第125話 スタンプは存在した
僕はインドアで人見知りですが、人が好きです。
人というか、コミュニケーションができる動物が好きと言ったほうが正確かもしれません。
ヒトであれ、イヌであれ、意思疎通が可能な個体は好きだし、意図が理解できない生き物は苦手です。その意味でパリピはイヌよりも遠い存在かもしれません。だからこそ、輝いて見えたりするのですが。

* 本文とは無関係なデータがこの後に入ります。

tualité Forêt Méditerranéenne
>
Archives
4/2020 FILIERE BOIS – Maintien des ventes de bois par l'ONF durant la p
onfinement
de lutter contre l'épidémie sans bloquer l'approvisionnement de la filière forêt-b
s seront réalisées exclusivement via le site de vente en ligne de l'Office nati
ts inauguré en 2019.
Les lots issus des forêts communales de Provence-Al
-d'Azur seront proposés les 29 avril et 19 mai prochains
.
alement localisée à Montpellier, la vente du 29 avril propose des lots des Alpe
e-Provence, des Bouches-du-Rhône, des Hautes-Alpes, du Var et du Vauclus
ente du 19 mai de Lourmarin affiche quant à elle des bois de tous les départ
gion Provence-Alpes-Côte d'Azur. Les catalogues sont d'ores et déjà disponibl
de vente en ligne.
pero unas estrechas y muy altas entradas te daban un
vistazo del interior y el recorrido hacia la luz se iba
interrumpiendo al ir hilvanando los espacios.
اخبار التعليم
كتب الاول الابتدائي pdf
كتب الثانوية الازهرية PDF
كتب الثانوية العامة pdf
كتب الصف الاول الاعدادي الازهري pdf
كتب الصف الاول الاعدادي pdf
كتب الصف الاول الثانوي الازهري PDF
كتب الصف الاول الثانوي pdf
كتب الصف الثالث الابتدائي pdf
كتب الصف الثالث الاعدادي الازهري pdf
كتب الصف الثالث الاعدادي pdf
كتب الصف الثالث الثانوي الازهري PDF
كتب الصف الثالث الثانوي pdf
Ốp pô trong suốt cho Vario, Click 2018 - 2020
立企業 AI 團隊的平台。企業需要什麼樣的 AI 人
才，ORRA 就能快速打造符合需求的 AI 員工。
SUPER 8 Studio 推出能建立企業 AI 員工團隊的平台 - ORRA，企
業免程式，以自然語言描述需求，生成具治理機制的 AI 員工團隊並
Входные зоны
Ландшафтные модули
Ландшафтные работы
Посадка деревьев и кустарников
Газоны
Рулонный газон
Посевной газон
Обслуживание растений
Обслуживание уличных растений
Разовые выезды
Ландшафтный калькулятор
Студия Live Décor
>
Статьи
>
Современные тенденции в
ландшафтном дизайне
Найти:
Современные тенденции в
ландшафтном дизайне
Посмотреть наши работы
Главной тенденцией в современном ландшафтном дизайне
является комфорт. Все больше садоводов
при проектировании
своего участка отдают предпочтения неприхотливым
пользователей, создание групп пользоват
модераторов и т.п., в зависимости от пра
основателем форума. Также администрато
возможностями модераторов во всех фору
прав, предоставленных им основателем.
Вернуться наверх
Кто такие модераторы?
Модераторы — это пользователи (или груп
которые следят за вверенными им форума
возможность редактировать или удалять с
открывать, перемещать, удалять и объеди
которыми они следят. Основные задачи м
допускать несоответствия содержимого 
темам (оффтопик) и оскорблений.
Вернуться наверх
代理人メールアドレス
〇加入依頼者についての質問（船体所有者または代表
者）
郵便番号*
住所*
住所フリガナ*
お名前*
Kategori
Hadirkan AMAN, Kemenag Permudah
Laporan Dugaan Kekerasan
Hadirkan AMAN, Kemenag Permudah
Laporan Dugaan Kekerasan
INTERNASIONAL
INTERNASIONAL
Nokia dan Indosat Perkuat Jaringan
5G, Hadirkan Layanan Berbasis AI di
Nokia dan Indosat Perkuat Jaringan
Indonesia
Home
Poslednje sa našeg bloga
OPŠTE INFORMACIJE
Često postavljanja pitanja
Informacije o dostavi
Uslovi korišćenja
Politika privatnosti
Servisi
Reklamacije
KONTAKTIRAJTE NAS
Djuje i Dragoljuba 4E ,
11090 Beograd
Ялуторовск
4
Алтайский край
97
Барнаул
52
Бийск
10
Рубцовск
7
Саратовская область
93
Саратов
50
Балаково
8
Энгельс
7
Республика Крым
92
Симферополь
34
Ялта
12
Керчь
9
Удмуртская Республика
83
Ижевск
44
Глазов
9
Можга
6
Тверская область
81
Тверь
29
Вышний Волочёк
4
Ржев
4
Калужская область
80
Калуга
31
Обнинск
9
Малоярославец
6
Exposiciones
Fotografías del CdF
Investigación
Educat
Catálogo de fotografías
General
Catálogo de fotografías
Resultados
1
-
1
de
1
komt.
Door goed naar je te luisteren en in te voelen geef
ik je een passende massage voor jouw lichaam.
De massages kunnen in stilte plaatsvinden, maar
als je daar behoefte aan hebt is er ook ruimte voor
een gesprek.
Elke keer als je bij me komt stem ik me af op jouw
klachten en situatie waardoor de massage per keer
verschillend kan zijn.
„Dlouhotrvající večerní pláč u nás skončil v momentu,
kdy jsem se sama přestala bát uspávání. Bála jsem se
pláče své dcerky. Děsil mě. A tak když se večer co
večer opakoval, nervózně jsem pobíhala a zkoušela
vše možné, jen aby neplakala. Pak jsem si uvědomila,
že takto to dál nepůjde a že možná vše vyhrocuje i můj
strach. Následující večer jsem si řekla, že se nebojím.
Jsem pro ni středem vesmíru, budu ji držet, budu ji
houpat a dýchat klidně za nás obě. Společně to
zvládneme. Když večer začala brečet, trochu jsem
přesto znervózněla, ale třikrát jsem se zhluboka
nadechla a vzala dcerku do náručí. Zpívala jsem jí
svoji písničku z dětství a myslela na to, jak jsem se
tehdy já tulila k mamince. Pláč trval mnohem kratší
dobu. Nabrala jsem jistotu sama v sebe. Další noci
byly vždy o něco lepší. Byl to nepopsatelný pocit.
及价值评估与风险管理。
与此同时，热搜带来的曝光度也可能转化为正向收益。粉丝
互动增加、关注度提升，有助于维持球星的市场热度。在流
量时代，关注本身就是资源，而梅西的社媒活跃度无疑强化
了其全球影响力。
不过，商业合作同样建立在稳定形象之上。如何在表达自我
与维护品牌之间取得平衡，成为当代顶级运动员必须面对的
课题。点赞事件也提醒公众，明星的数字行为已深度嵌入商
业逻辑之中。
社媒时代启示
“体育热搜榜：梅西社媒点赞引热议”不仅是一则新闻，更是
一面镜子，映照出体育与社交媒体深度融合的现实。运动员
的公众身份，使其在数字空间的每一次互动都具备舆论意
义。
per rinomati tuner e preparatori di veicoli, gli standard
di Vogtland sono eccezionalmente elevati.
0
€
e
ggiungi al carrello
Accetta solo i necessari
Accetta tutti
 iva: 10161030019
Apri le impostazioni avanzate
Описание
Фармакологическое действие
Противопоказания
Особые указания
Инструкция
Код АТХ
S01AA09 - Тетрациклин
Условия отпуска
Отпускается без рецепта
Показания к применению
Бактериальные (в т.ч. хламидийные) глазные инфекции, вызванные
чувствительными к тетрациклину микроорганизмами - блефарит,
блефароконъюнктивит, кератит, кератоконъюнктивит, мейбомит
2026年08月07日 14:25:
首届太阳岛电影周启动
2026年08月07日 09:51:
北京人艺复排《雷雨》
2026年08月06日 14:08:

じゃあ、なんで意思疎通ができると好きなのか、というと、自分が影響を与える可能性が開かれているからだと思いました。そんなことを、とあるスタンプから再発見したのです。
○
最近、切り株さんとお会いしました。以前からカクヨムで伺っており、ツイキャスでもお話ししたことがあったのですが、初対面はやはりものすごく緊張しました。
ドウェイン・ジョンソンみたいなガタイだったらどうしよう。会った瞬間、ワタオウサギのように凄まじい反射神経で逃げられたらどうしよう。そもそも切り株さんが存在しなかったらどうしよう――。
そんな不安と期待が湧いては消えます。ぷくり、ぷつり。ぷくり、ぷつり。待ち合わせに向かう電車の中は移動する水槽のようです。
電車を降り、迷宮のような駅で迷いながら、現地に到着。珈琲店の前に佇む切り株さんを確認して、やっと、息ができました。
お会いして早々「思ったより若い……」とがっかりされたのですが、実に不本意です。アリゾナの地を踏み、バイソンの血を啜ってきた僕はドウェイン・ジョンソンのような渋オジ味を隠しきれず、熟成されたワインが醸す濡れた犬のような芳醇な香りを発しているのは間違いないからです。
反面、僕はがっかりしませんでした。思ったより小柄でしたが、お声もお話も変わりません。僕の横でカップをセットしてドリンクバーのボタンを押したら、カップを置いていない注ぎ口から勢いよくドリンクが飛び出してびっくりしています。意図せず人をほっこりさせてしまうのも変わりません。知っている切り株さんで安心しました。
お会いしましたが特別なことはありません。ここでお話しするような言葉をぽつぽつと紡いでいました。
気が付けば時間は飛び去り、お開きとなります。生のAskewを接種して何らかのウイルスにやられてないか心配だったのですが、ピンピンしているようだったので少し安堵します。おそらく胃腸も元気な方なのでしょう。
会話の中で、一番驚かれたことがあります。異性のギャップは武器になると言いますが、ギャップ萌え出来たでしょうか。生のAskewに会った方は、みなさん驚いてくださいね。
――えぇっ! 血液型はA型なんですか!?!?
○
人と会うこと、お話しすることは苦手なのですが、そんな僕でもお会いした方を驚かすことができた。僕が誰かに影響を与えたという事実が嬉しいのです。
普通の友人にはしないような死生観に関わるお話しもしました。話しにくい家族の話もネタに出来ました。何気ない日常の話もしました。僕はそこにいました。誰かに影響を与える可能性が開かれていました。
想像上の存在だった
そんなことを、日々願っています。